REQUIREMENT: Copy out each line of the data below in which the string "Dublin" appears.

ENTRIES SUPPLIED:
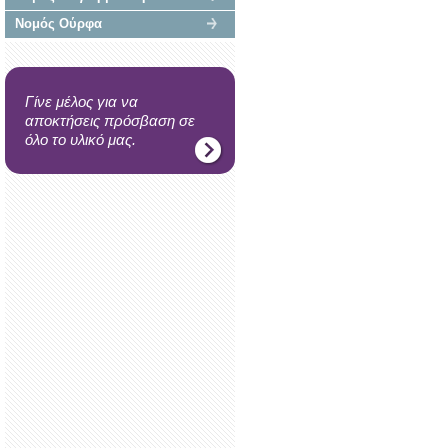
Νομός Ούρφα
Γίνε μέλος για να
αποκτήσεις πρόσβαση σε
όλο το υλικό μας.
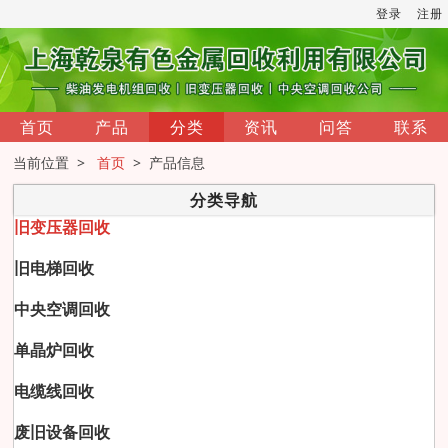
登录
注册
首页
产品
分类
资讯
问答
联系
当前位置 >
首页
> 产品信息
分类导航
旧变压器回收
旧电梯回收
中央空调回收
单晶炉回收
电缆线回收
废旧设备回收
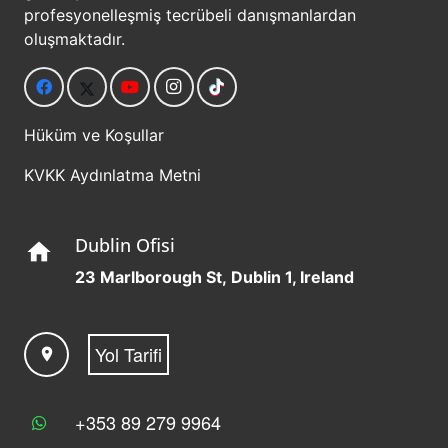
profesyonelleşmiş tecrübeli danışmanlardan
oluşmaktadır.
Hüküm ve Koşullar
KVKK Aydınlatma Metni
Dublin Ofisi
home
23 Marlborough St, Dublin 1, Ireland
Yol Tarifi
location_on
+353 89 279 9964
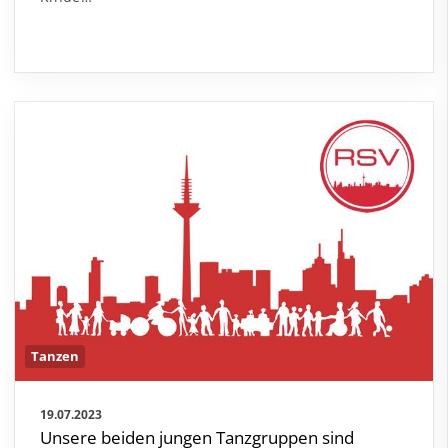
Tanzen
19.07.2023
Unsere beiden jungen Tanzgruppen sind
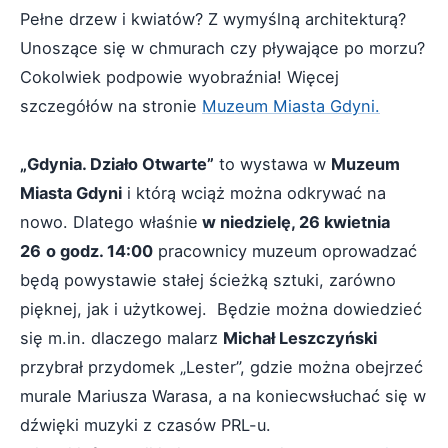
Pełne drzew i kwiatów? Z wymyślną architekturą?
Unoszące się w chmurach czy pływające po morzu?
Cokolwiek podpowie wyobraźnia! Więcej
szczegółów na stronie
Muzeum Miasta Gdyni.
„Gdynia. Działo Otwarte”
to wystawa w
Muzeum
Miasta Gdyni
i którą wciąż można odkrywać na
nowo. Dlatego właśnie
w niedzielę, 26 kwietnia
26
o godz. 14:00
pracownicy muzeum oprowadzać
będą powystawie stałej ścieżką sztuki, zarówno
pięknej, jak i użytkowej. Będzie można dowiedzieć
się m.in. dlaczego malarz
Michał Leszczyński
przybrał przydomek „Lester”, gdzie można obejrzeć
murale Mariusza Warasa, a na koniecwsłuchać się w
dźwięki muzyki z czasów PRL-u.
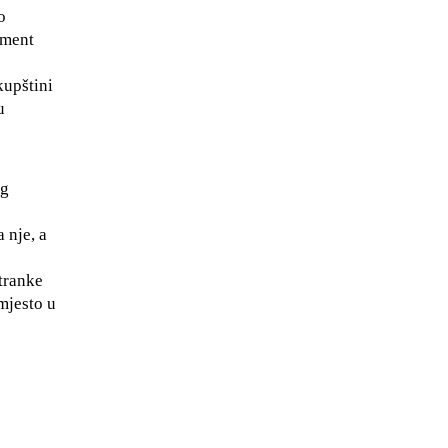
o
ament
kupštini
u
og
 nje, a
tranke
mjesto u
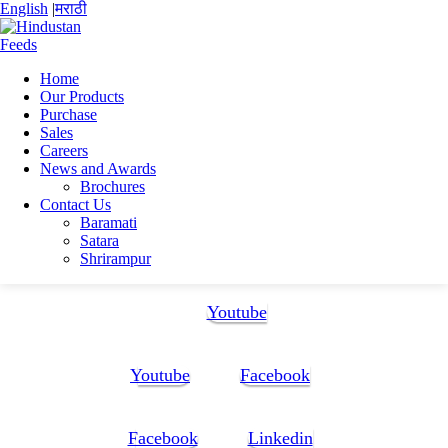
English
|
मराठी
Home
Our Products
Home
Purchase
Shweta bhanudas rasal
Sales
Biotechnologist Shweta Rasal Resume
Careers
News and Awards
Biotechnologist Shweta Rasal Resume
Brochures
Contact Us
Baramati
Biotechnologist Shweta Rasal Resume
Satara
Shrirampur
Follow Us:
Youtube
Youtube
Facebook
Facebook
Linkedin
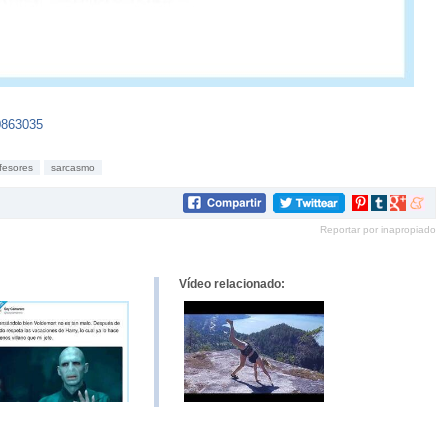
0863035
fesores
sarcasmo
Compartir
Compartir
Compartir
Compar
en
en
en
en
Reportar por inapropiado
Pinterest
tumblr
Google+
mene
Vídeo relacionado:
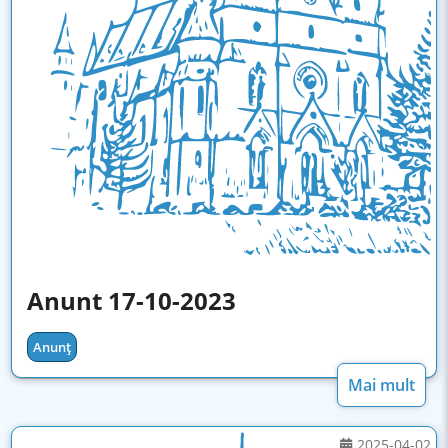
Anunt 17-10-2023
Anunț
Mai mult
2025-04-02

WORKED SOLUTION:
Dublin Ofisi
23 Marlborough St, Dublin 1, Ireland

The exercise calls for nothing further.